Hello,
template expansion performance in Parsoid has made great strides recently. [[:en:Barack Obama]] now expands in relatively reasonable time and memory:
echo '{{:Barack Obama}}' | time node parse.js > obama.html
42.18user 2.04system 0:46.23elapsed 95%CPU (0avgtext+0avgdata 1528480maxresident)k 848inputs+0outputs (8major+691968minor)pagefaults 0swaps
Sample output: http://dev.wikidev.net/gabriel/tmp/obama.html
The time utility reports the maximum resident memory inflated by a factor of four (some bug in time afaik), so this works out to 382M resident max which matches with top. This is measured on my Intel i3 M370 laptop, and in the same ballpark as the PHP parser running on the cluster.
There are a few tokenizer issues visible in the output. Some of them, such as the Navbox templates near the bottom, contain constructs like this:
{{#if:foo|<tr><th><th style="foo;|<th style="}} bar;">
Supporting this would be very messy, so the template should be changed to use a saner nesting:
{{#if:foo|<tr><th>|}}<th style="{{#if:foo|foo;|}} bar">
We'll have to analyze how common this kind of mis-nesting is, and if we can perhaps fix this up automatically. See also http://www.mediawiki.org/wiki/Parsoid/Todo#Limitations.

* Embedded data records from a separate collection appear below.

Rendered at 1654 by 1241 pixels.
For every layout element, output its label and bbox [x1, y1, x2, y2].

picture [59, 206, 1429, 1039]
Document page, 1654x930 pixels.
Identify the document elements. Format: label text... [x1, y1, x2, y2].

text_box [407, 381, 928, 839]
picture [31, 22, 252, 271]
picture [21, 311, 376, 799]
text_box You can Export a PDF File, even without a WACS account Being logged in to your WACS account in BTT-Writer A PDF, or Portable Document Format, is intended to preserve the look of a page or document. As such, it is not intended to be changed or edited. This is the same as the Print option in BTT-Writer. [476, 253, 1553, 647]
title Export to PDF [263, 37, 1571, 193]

Next bigger tasks I intend to tackle:
* Add full round-trip information, and preserve it through transformations and DOM tree creation
* Call back to action=parse to retrieve information we need from the wiki (link existence, image dimensions, many information-based parser functions and magic words, extensions).
* Create a [ DOM -> token -> WikiText ] serializer chain based on the existing serializer in the Visual Editor
Gabriel
wikitext-l@lists.wikimedia.org